Michaela Kubickova i Michala Kvapilova to ubiegłoroczne triumfatorki Plaży Open w Cieszynie. W tym roku czeska para również zawita po drugiej stronie Olzy i z pewnością mierzy w obronę złotych medali. – Jesteśmy szczęśliwe, że możemy wrócić do Polski w tym roku. Poziom turniejów co roku jest dobry. Nie możemy doczekać się już gry w Cieszynie – przyznała Michaela Kubickova.
W finale cieszyńskiej Plaży Open 2020 Czeszki pokonały Katarzynę Kociołek i Melanię Marcinkowską. Spotkanie było bardzo zacięte i stało na wysokim poziomie. Po nim na najwyższym stopniu podium duet Kubickova/Kvapilova cieszył się z triumfu w całych zmaganiach.
– W ubiegłym roku wyjechałyśmy z Cieszyna w znakomitych nastrojach. Miałyśmy wtedy możliwość gry w momencie, gdy wiele turniejów było odwoływanych. Byłyśmy wtedy niezwykle wdzięczne, że mogłyśmy znowu wejść na boisko.

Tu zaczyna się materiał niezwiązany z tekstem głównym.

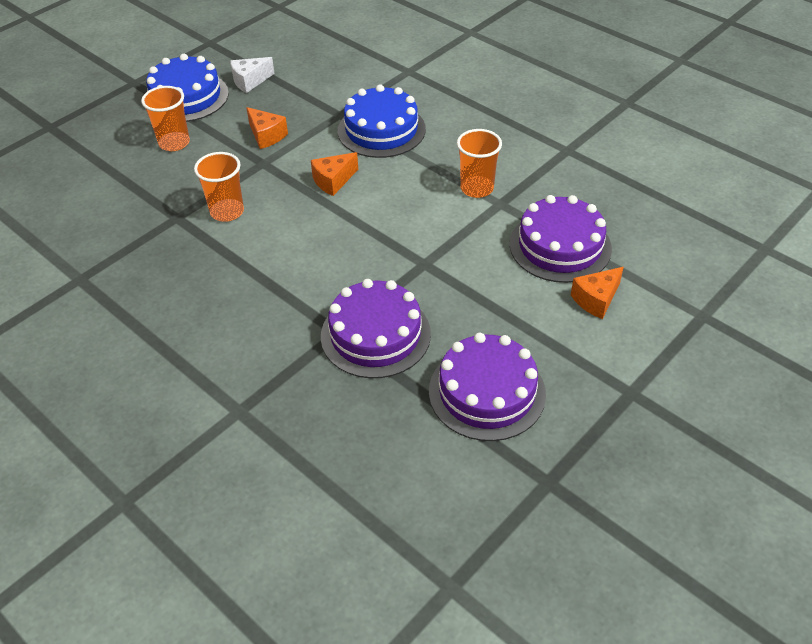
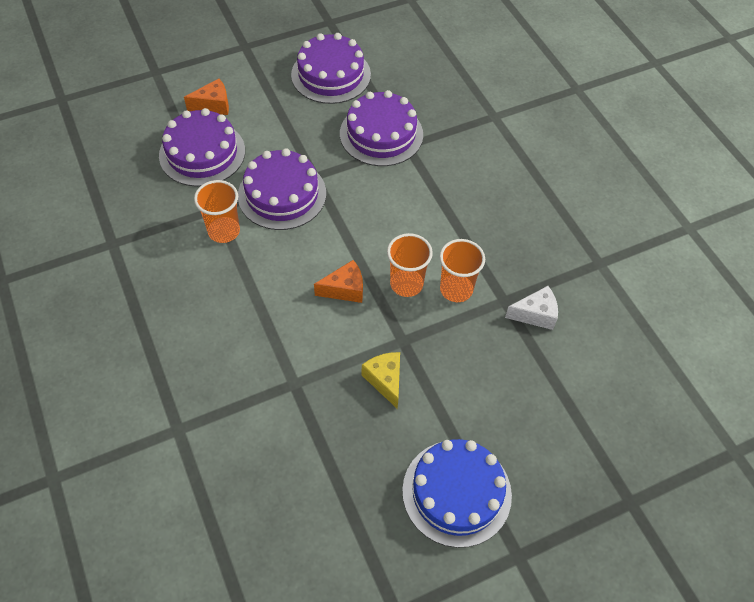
camera: 160 degrees left, 10 degrees up
orange cup [141,86,190,151] -> orange cup moved to [387,233,433,297]
white cheese [230,57,275,93] -> white cheese moved to [505,286,558,330]
orange cheese [246,107,288,149] -> yellow cheese [362,352,400,409]
blue cake [338,84,426,158] -> none
none -> purple cake [238,148,326,230]

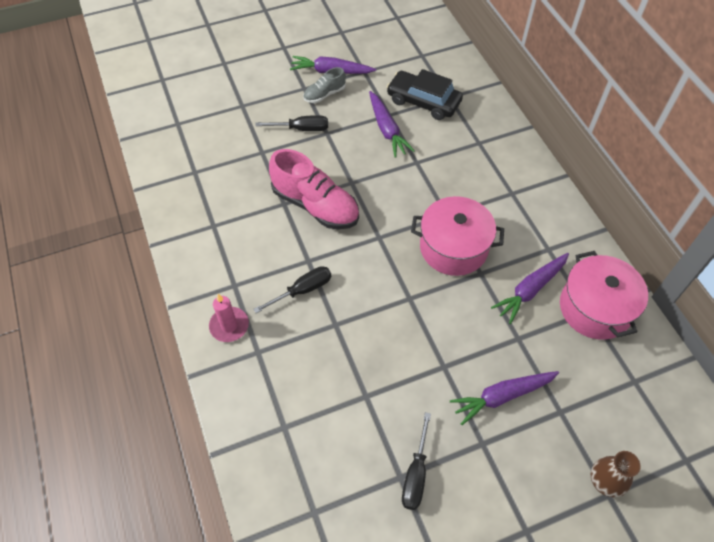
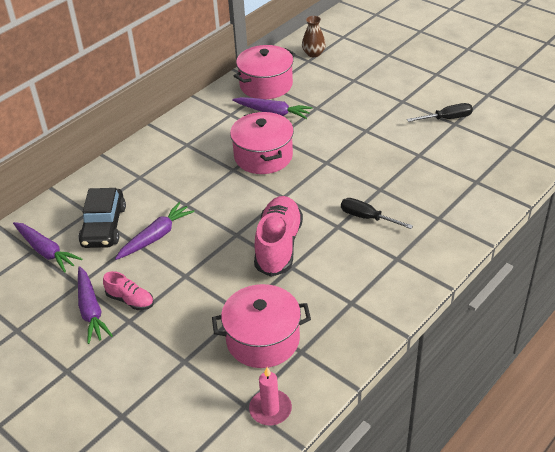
camera: 115 degrees left, 15 degrees down
pink candle [209,294,249,342] -> pink candle moved to [249,367,292,425]
black screwdriver [255,115,328,131] -> none
grey shoe [303,67,346,103] -> pink shoe [103,271,154,310]
purple carrot [450,371,559,425] -> purple carrot moved to [13,222,82,273]
brown vase [591,451,641,497] -> brown vase moved to [302,16,326,57]
none -> pink pot [212,284,311,368]

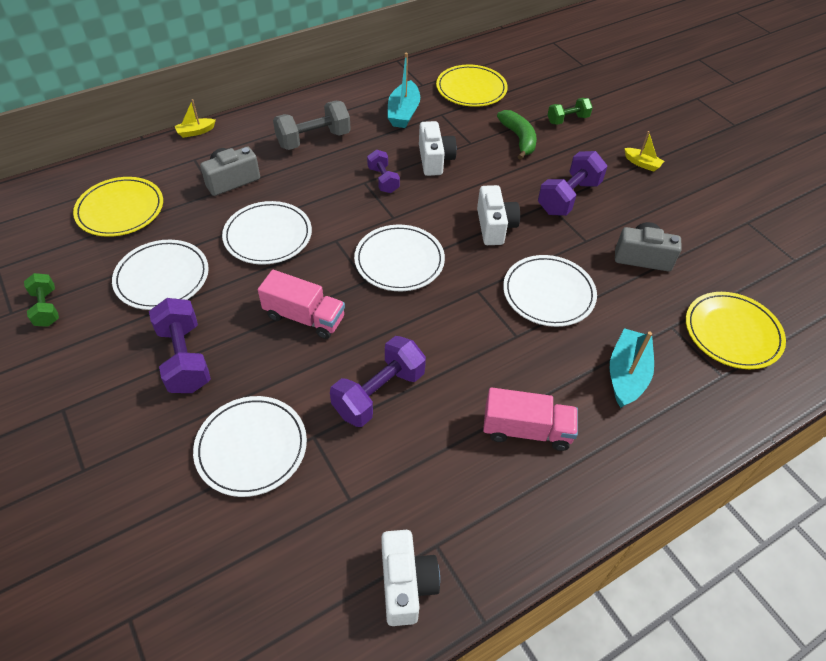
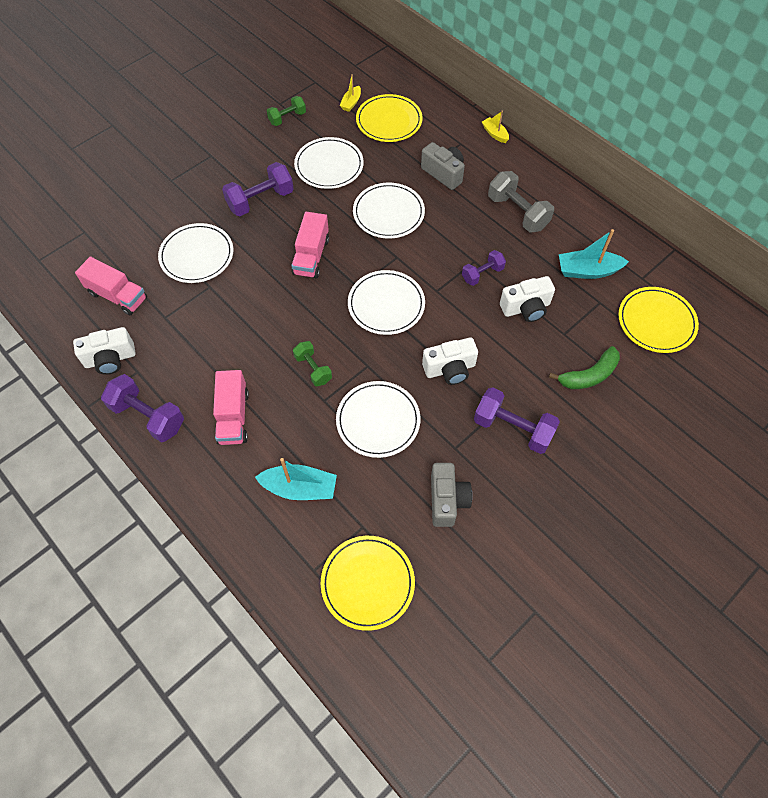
camera: 80 degrees right, 10 degrees up
purple dumbbell [330,336,426,427] -> purple dumbbell moved to [101,374,184,442]
green dumbbell [548,98,593,125] -> green dumbbell moved to [293,341,332,386]
yellow boat [624,131,664,172] -> yellow boat moved to [340,74,361,112]
none -> pink truck [75,256,147,316]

Natomiast kibice na korcie głównym byli wtedy fantastyczni – przyznała broniąca czeskiej pary.
Dla czeskich kibiców siatkówki plażowej Cieszyn jest idealną destynacją, jeśli chodzi o turnieje. Już w ubiegłym roku Kubickovą i Kvapilovą wspierało pokaźne grono fanów zza południowej granicy. Zawodniczki liczą, że również w najbliższy weekend będą mogły liczyć na wsparcie swoich rodaków.
– Dla nas była to ogromna niespodzianka, że w ubiegłym roku słyszałyśmy kibiców dopingujących nas po czesku. Mamy nadzieję, że w tym przyjadą również – przyznała Kubickova.
Czeszki o polskich turniejach wypowiadają się w samych superlatywach. – Jesteśmy szczęśliwe, że możemy wrócić do Polski w tym roku. Poziom turniejów każdego roku jest dobry. Muszę przyznać, że organizatorzy też robią bardzo dobrą robotę. Nie możemy doczekać się już gry w Cieszynie – zakończyła Michaela Kubickova.
Co z kolejnymi turniejami Plaży Open jeśli chodzi o czeską parę? – Na razie nie planujemy udziału w kolejnych turniejach w Myślenicach, Kołobrzegu i Białymstoku. Nie mówimy jednak nie, zobaczymy co przyniesie przyszłość – zakończyła.